Design and setting: Prospective observational study in 27 independent or hospital pathology laboratories in Australia (24) and New Zealand (3), employing a web-based database to prospectively record demographic features, selected risk factors, principal antibiotic treatment and mortality data on all patients with positive blood cultures for S. aureus from June 2007 to May 2008.
Main outcome measure: 30-day all-cause mortality.
Results: 1994 episodes of S. aureus bacteraemia were identified, and complete 30-day follow-up data were available for 1865. Most episodes had their onset in the community (60.8%; 95% CI, 58.7%–63.0%). Methicillin-resistant S. aureus (MRSA) caused 450 episodes (24.1%; 95% CI, 22.2%–25.9%), and 123 of these (27.3%) had a susceptibility profile consistent with community-associated MRSA. All-cause mortality at 30 days was 20.6% (95% CI, 18.8%–22.5%). On univariate analysis, increased mortality was significantly associated with older age, European ethnicity, MRSA infection, infections not originating from a medical device, sepsis syndrome, pneumonia/empyema, and treatment with a glycopeptide or other non-β-lactam antibiotic.
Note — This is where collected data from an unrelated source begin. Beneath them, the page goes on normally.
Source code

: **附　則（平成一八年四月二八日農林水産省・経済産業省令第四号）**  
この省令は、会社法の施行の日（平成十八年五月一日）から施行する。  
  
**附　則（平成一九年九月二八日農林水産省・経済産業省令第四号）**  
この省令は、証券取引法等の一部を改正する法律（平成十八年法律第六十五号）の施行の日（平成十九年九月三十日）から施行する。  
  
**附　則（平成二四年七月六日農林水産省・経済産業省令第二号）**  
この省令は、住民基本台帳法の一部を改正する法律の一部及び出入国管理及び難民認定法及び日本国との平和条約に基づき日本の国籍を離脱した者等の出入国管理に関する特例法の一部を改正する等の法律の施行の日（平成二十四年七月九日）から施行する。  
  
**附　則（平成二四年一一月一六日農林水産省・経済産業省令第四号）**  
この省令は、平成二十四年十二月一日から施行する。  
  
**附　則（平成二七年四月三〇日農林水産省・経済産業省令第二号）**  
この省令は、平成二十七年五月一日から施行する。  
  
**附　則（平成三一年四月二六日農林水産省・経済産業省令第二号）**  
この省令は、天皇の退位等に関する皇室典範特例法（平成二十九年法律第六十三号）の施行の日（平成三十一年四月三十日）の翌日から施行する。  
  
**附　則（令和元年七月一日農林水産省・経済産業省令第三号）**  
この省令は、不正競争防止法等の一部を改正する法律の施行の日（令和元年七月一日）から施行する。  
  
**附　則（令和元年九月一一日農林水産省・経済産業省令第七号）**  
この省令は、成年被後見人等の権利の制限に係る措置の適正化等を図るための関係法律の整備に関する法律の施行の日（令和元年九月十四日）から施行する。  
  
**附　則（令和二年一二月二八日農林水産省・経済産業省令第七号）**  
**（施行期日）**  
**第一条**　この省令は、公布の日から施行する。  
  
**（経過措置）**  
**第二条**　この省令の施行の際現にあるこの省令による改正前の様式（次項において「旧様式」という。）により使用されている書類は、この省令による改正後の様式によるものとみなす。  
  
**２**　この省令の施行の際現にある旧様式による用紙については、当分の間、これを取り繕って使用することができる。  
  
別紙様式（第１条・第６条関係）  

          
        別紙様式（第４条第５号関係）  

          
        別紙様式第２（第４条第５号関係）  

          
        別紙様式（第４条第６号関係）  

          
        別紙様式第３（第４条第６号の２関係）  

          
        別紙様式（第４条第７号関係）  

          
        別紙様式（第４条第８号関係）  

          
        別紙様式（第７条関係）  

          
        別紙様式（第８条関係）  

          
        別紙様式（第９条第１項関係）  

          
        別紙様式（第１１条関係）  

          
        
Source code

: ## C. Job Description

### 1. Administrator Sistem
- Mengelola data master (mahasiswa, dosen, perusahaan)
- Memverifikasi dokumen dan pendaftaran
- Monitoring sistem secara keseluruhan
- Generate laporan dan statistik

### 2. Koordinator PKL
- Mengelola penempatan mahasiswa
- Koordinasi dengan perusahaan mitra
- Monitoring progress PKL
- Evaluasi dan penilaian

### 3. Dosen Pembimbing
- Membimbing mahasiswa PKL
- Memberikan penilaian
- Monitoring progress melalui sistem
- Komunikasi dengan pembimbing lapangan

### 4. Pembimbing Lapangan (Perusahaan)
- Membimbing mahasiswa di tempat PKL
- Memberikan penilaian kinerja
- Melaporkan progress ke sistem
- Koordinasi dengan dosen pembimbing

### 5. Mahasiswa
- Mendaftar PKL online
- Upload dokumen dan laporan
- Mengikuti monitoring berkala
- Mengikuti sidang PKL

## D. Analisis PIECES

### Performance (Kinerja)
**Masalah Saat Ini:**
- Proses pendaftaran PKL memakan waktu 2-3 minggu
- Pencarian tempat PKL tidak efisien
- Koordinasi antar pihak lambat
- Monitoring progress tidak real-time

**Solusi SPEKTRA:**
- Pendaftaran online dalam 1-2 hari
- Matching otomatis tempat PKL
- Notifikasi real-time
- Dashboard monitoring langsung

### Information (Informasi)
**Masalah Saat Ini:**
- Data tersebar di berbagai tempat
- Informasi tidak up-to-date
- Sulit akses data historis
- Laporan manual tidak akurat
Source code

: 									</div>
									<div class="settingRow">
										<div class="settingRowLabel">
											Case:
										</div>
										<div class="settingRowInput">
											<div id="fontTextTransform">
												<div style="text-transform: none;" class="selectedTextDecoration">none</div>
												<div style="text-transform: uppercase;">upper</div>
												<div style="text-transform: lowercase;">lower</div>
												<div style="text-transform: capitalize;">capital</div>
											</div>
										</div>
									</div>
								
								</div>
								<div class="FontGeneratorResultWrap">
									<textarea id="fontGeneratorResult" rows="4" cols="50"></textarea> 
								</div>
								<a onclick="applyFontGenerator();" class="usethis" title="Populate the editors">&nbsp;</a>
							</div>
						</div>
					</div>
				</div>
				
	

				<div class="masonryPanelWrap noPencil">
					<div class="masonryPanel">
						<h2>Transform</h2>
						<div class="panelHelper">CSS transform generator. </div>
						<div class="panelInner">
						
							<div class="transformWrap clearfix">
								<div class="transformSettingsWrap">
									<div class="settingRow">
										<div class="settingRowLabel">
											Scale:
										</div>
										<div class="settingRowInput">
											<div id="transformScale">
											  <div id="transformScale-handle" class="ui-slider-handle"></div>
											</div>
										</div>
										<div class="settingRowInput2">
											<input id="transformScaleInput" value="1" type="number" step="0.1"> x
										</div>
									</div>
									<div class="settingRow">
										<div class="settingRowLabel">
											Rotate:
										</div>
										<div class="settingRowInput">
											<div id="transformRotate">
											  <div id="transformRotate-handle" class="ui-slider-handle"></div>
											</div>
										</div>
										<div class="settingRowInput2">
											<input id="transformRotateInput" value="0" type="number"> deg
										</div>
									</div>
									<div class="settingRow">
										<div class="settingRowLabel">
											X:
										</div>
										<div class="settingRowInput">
On multivariable analysis, independent predictors of mortality were age, sepsis syndrome, pneumonia/empyema, device-associated infection with a secondary focus, left-sided endocarditis, and treatment with a glycopeptide such as vancomycin, but not MRSA infection.
Conclusions: S. aureus bacteraemia is a common infection in both the community and hospitals in Australia and New Zealand, and is associated with appreciable mortality. Invasive MRSA infection may be more life-threatening, partly because of the inferior efficacy of the standard treatment, vancomycin. National web-based surveillance of S. aureus bacteraemia and its outcomes is not only important but also easily achievable.